No, of course not. Of course they could lead. The talent pool is just much greater [when you look outside of Silicon Valley]. There’s a certain kind of bro culture in Silicon Valley and if you don’t fit in, sure [you could find a way], but there are a lot of impediments. That’s what we mean by structural racism.

To your point about insular networks, a prominent Black VC, Charles Hudson, has noted that a lot of [traditional VCs] just don’t have regular or professional associations with Black people, which hampers how they find companies. How has Bryce fostered some of these connections? Because it does feel like traditional VCs are right now trying to figure out how to better do this.

It’s breaking the geographic isolationism of Silicon Valley. It’s breaking the business model isolationism of Silicon Valley that says: Only things that fit this particular profile are worth investing in. Bryce didn’t go out there and say, ‘I want to go find people of color to invest in.’ What he said was, ‘I want to have a different kind of investment in different places in the United States.’ And when he did that, he naturally found entrepreneurs who reflect the diversity of America.

That’s what we have to really think about. It’s not: How do we get more Black and brown founders into this broken Silicon Valley model? It’s: How do we go figure out what the opportunities are helping them to grow businesses in their communities?

Are LPs interested in this kind of model? Does it have the kind of growth potential that they need to service their endowments?

It was a bit of a struggle when we did fund four, which was focused on [this newer model]. It was about a third of the size of fund three. But for fund five, the fundraising is [going] like gangbusters. Everybody wants in because the model has proven itself.

I don’t want to name names, but there are two companies [in the portfolio] that are kind of in similar businesses. One was in our third fund and was sort of a traditional Silicon Valley-style investment. And the other was an investment in Idaho, of all places. The first company, which involved a more traditional seed round, we’ve ended up putting in $2.5 million for a 25% stake. The one in Idaho we put in $500,000 for a 25% stake, and the one in Idaho is now twice the size of the Silicon Valley one and growing much faster.

So from what you’re seeing, the returns are actually going to be better than with a traditional Silicon Valley venture [approach].

As I said, I’ve been really disillusioned with Silicon Valley investing for a long time. It reminds me of Wall Street going up to 2008. The idea was, ‘As long as someone wants to buy this [collateralized debt obligation], we’re good.’ Nobody is thinking about: Is this a good product?

So many things that VCs have created are really financial instruments like those CDOs. They aren’t really thinking about whether this is a company that could survive on revenue from its customers. Deals are designed entirely around an exit. As long as you can get some sucker to take them, [you’re good]. So many acquisitions fail, for example, but the VCs are happy because — guess what? — they got their exit.

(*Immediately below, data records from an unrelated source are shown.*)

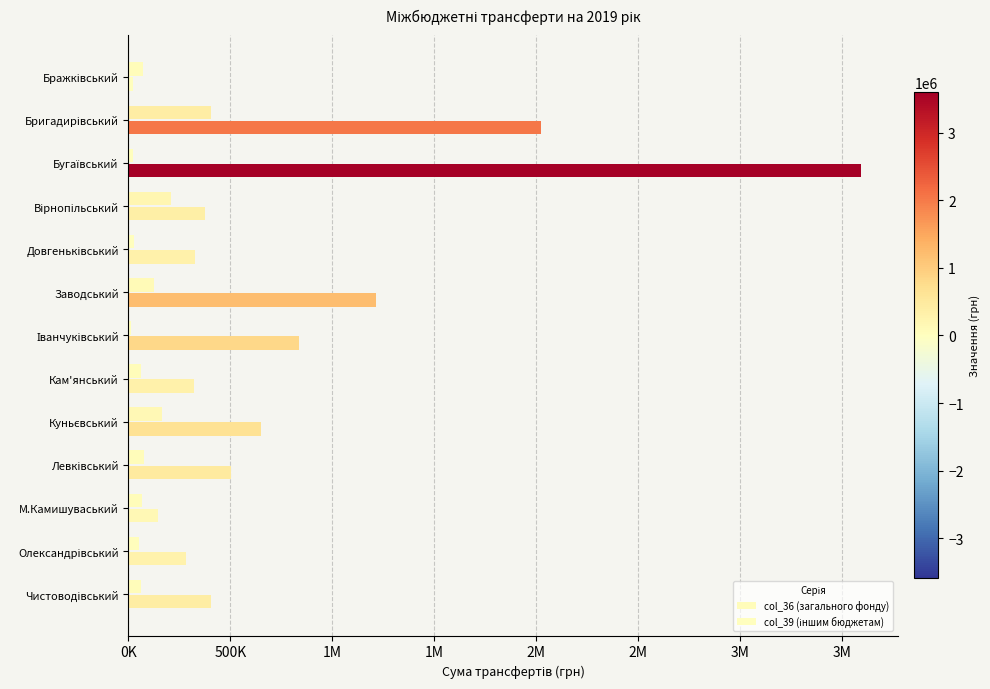

How many data points does each series have?

13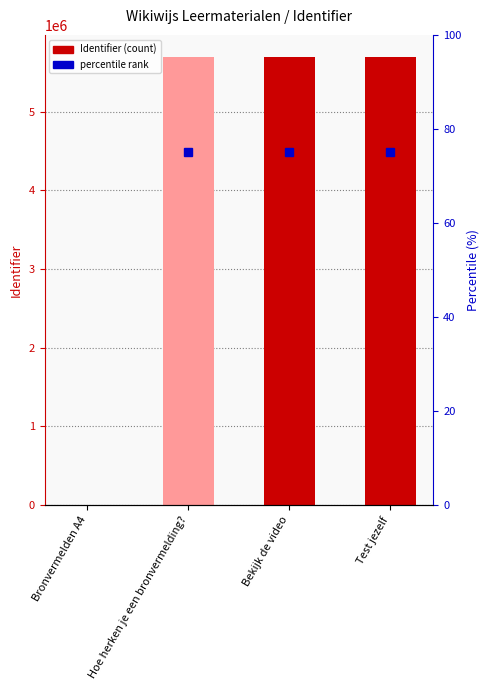

What is the label of the 4th bar from the right?

Bronvermelden A4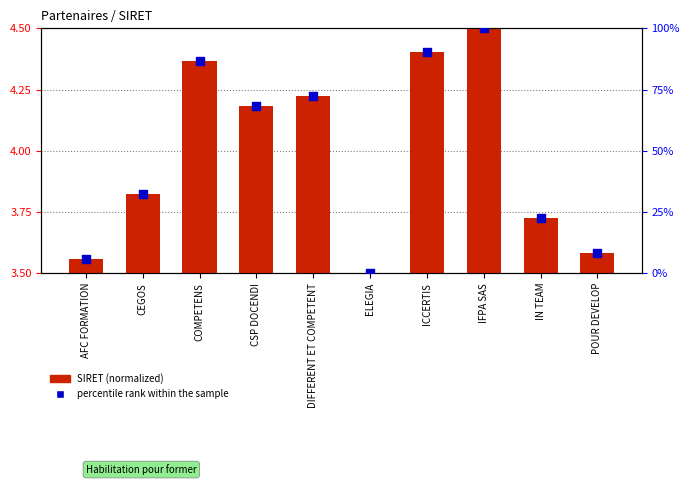

Which series has the largest total across all categories?

percentile rank within the sample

But now, because funds are raised so quickly, VCs have to show much more traction, which is where things like blitzscaling come in.

Just the way you’re describing it. Can’t you hear what’s wrong with that? It’s for the benefit of the VCs, the VCs have to show, not the entrepreneurs have to show.

Aren’t the LPs addicted to that crack? Don’t they want to see that quick financial traction?

Yeah, but you know that VC returns have actually lagged public markets for four decades now. It’s a little bit like the lottery. The only sure winners are the VCs because the VCs who don’t return their fund get their management fees every year.

A huge amount of the VC capital doesn’t return. Everybody just sees the really big wins. And I know when they happen, it’s really wonderful. But I think [those rare wins] have gotten an outsize place, and they’ve displaced other kinds of investment. It’s part of the structural inequality in our society, where we’re building businesses that are optimized for their financial return rather than their return to society.